According to a press release, Ashmore believes this fund – a global emerging market fund specializing in a wide range of mostly debt instruments from corporate issuers – is the first of its kind.
AEMCHY – which will offer monthly redemptions, with a 90-day notice – will invest in conventional corporate bond issues, but the majority of transactions build on Ashmore’s experience, expertise, and network in these markets. As a result transactions can be tailored to Ashmore’s specifications and many are originated by Ashmore. The firm claims that those transactions can offer higher yields than the conventional markets, better security, and with additional equity upside. Ashmore has been active in this space for some time, with over $1 billion invested in the strategy across a number of existing fund products and accounts, according to a press release.
In an interview with PLANSPONSOR , Dr. Jerome Booth, the Head of Research for Ashmore Investment Management Ltd., noted that corporate issuance from emerging markets has grown strongly in the last few years. Moreover, the potential investor base not only includes traditional emerging debt investors but also a range of developed world credit investors including banks and institutional investors. He says that the asset class can offer investors a risk return profile distinct from other segments of emerging market fixed income.
The recent concerns about subprime investments create another opportunity, says Booth. He notes that the typical emerging market today has strong reserves (and collectively they are net creditors), and have fiscal and current account surpluses. Fiscal policy is prudent and monetary policy much improved - a combination that has rendered not only low inflation, but the stability for private sectors to make long-term domestic investment decisions, he says. Further, he notes that the external demand for emerging market external debt is not being met by sovereign issuance, and this has complemented growing domestic pools of capital looking for local fixed income investments.
Ashmore, which started as a spin-off from ANZ Bank in 1999 with less than $1 billion in assets under management, is now a publicly-traded (LSE) company with more than $32 billion under management.
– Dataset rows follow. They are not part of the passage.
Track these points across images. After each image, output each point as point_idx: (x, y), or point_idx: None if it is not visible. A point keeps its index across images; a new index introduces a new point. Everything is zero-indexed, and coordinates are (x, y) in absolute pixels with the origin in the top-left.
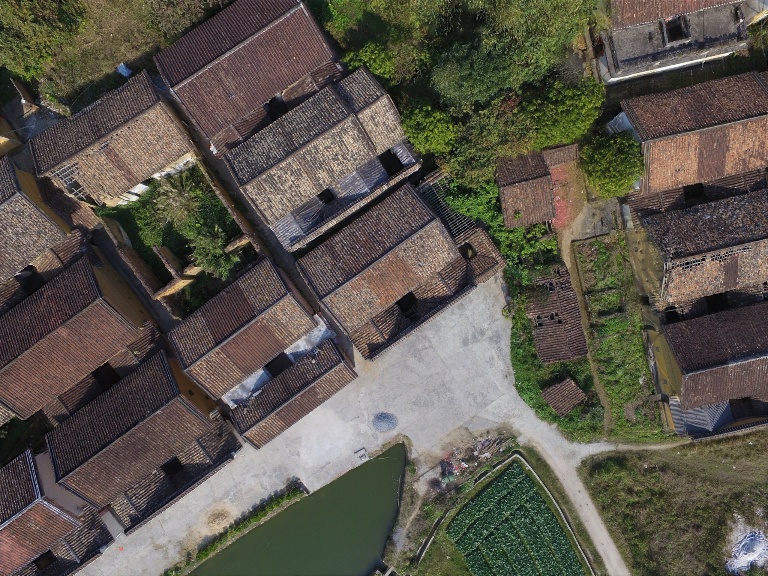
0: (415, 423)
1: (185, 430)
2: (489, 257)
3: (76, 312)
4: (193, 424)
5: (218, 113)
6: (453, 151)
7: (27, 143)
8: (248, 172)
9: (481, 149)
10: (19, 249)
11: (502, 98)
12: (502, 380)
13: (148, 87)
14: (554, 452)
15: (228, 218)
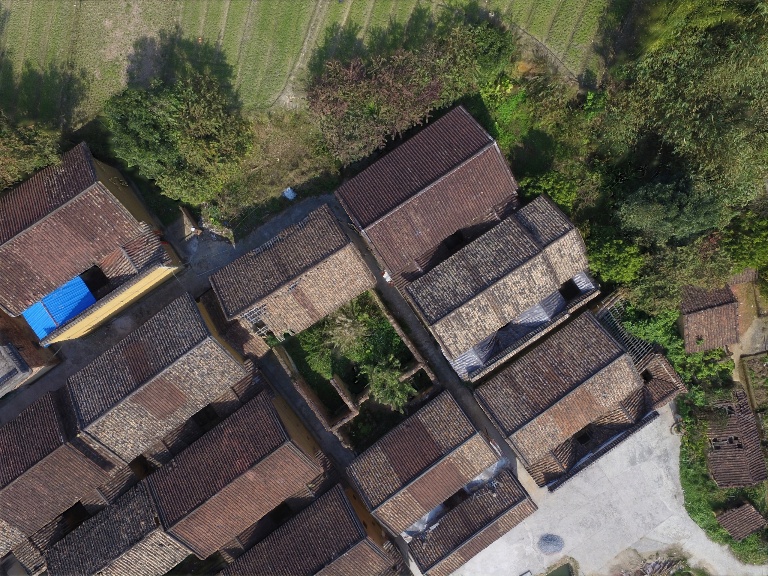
0: (581, 545)
1: (366, 569)
2: (667, 381)
3: (264, 455)
4: (374, 562)
5: (404, 249)
6: (636, 279)
7: (189, 266)
8: (435, 309)
9: (670, 280)
10: (203, 389)
11: (704, 236)
12: (671, 500)
13: (333, 224)
14: (726, 574)
15: (395, 341)
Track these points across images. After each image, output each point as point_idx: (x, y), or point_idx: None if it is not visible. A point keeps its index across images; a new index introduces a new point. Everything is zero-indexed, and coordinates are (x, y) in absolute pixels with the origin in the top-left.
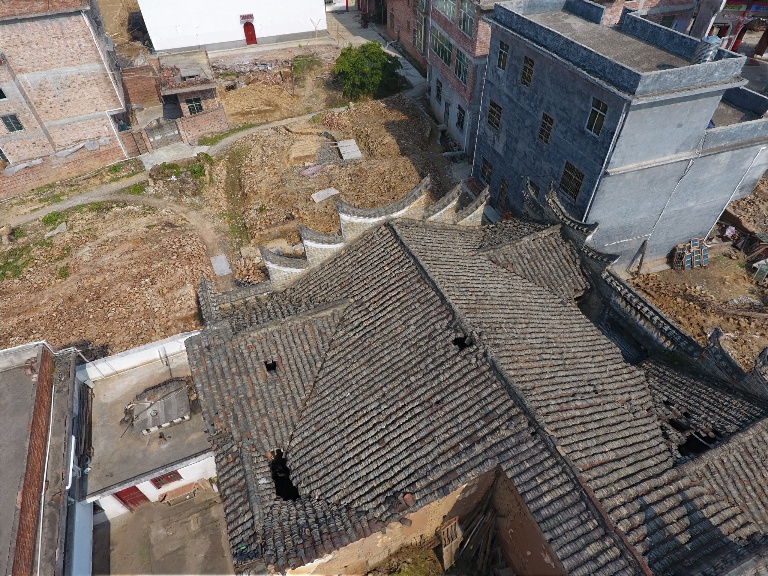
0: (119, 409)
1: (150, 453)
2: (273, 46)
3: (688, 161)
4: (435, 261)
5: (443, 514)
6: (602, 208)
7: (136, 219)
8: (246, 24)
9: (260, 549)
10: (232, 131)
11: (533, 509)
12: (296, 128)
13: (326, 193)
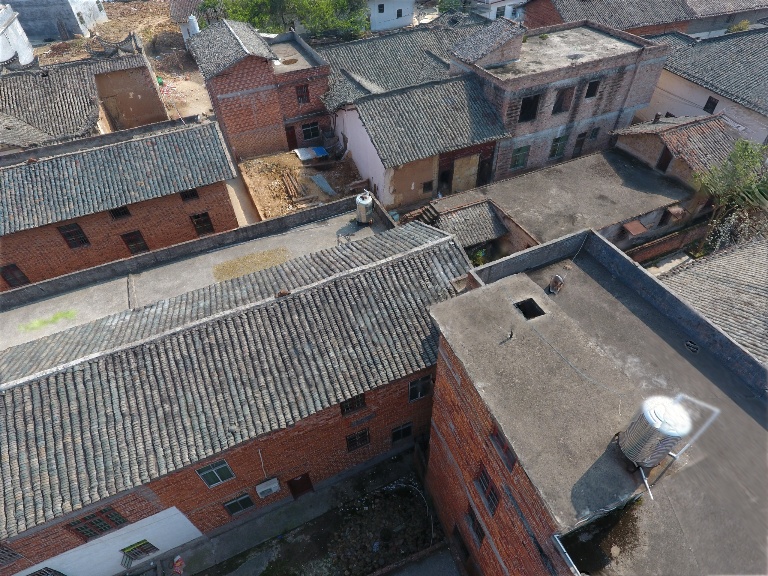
0: None
1: None
2: None
3: (3, 33)
4: None
5: (109, 127)
6: None
7: None
8: None
9: (88, 131)
10: None
11: (110, 71)
12: None
13: None
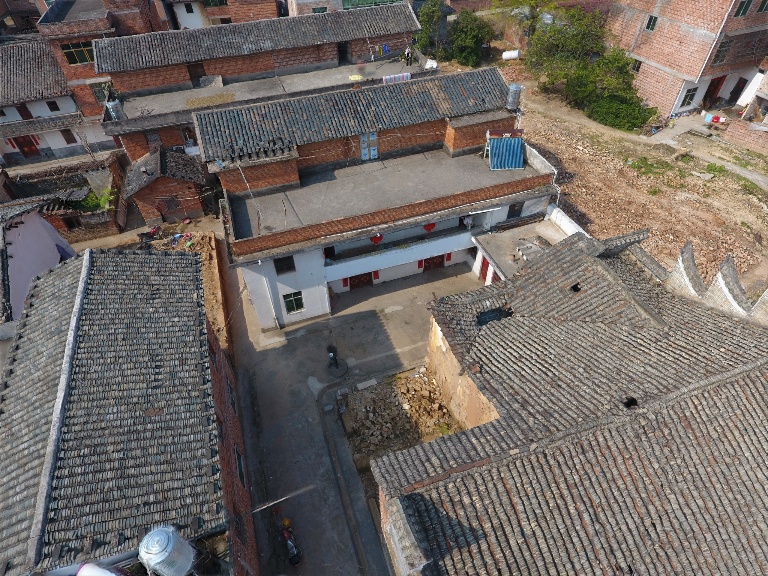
0: (532, 236)
1: (505, 257)
2: None
3: None
4: (760, 396)
5: None
6: None
7: (749, 213)
8: None
9: None
10: None
11: (467, 431)
12: None
13: None
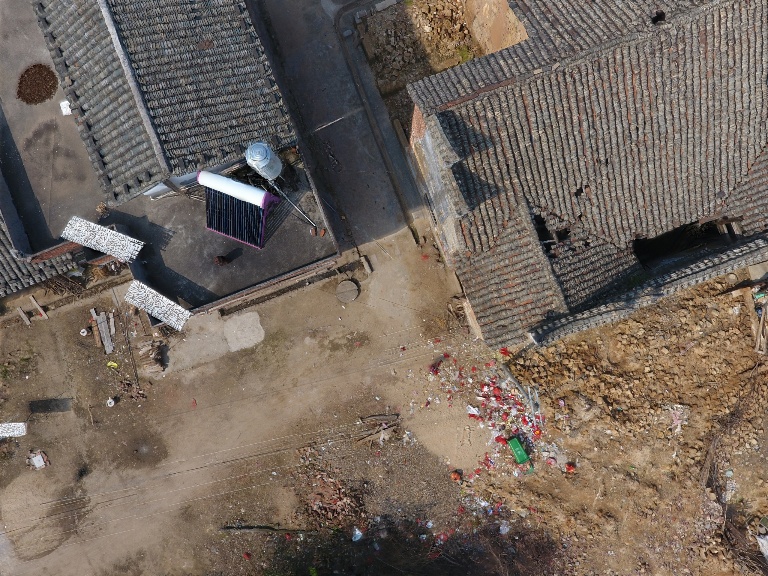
0: None
1: None
2: None
3: None
4: None
5: None
6: None
7: None
8: None
9: None
10: None
11: (496, 54)
12: None
13: None
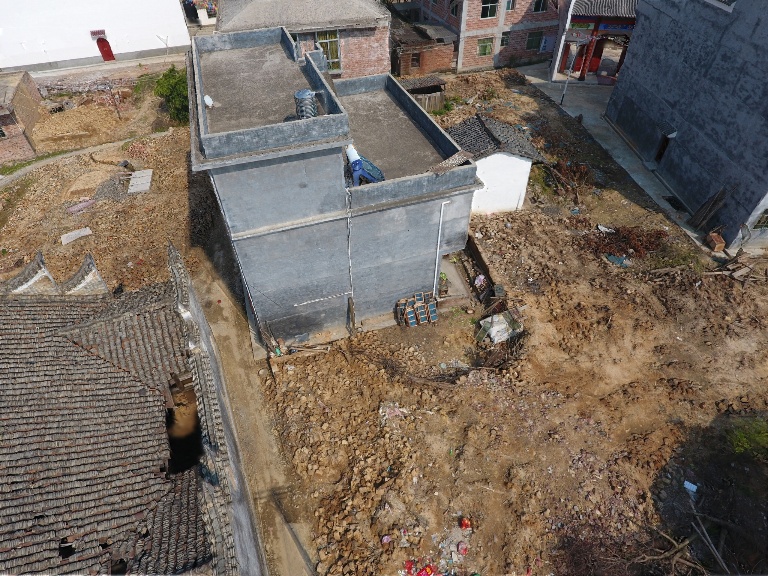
0: None
1: None
2: (132, 62)
3: (346, 220)
4: None
5: None
6: (258, 271)
7: None
8: (99, 40)
9: None
10: (39, 158)
11: None
12: (101, 156)
13: (77, 234)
Ashmore's flagship EMLIP (Emerging Markets Liquid Investment Portfolio), launched in 1992, has roughly $5.5 billion in assets. Booth says that institutional investors will be increasing their allocations in Emerging Markets from 10 to 30 % soon, and eventually up to 50%.
While Ashmore's current institutional client base is dominated by public funds, both state and municipal governments, Booth says that the response to the fund has been robust from both private sector and public pension funds. The firm has 65 investment professionals, all based in London.
In a press release, Booth notes that "Since the US/European credit crunch, spreads on the conventional EM corporate bond issues have risen by 300-400bp making that segment more attractive. Also, companies which might have traditionally gone to banks for financing are coming to us instead a bit more. On top of double digit yields we can often add equity upside too, for instance in a company which requires pre-IPO finance."
Mark Coombs, Ashmore's Managing Director, said: "As Ashmore grows the intention has always been to add more investment themes. Corporate High Yield is the fifth of these, joining dollar debt, local currency debt, special situations, and public equity."